Data for review:
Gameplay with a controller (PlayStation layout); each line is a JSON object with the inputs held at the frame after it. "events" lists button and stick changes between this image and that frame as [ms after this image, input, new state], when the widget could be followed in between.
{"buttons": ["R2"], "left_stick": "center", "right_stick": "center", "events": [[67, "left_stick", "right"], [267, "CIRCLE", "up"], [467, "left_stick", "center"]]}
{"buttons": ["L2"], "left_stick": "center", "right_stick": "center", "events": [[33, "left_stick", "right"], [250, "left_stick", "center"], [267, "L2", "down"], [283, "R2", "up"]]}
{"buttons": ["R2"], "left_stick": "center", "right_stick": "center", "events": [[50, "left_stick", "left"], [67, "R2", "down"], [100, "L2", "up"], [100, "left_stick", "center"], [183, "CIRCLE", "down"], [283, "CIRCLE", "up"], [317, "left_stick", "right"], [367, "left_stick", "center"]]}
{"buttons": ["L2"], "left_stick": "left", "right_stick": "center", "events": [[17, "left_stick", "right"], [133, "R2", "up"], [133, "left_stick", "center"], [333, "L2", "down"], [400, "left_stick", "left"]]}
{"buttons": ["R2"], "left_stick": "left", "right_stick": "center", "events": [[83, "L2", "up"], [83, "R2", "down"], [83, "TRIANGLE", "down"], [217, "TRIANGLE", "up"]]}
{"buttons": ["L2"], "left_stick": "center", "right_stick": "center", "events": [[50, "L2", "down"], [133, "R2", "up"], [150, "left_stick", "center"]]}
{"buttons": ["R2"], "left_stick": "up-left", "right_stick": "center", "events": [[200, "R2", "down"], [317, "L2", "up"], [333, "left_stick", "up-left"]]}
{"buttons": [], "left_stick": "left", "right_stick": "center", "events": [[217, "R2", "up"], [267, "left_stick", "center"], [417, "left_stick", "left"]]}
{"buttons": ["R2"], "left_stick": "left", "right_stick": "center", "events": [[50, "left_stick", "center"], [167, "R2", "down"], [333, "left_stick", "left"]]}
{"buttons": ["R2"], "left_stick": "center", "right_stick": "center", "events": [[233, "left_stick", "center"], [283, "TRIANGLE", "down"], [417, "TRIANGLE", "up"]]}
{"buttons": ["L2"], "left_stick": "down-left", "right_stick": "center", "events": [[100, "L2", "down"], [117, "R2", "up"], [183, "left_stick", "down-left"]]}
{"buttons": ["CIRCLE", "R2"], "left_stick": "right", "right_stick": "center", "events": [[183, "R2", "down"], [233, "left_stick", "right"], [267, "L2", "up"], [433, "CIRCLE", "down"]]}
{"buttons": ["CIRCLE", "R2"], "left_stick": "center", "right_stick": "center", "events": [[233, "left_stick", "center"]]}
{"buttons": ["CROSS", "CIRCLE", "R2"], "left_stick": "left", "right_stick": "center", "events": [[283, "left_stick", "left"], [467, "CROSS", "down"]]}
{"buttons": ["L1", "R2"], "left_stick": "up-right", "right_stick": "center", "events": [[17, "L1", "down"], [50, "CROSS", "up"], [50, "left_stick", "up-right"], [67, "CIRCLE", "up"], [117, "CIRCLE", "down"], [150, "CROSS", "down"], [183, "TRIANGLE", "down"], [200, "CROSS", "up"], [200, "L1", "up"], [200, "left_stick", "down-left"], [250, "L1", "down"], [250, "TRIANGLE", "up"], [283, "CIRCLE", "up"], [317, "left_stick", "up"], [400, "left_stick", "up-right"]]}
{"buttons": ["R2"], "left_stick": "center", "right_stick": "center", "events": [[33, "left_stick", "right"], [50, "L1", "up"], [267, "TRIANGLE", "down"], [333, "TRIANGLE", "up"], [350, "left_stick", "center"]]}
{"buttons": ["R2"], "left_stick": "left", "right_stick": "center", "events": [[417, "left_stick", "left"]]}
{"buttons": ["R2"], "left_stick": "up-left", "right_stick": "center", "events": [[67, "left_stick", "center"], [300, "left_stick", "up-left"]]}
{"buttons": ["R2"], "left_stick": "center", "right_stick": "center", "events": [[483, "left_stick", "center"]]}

Your objective:
Every line of the data above that contains the word "CROSS" should be counted; please give the total alone.

Solution to the problem:
2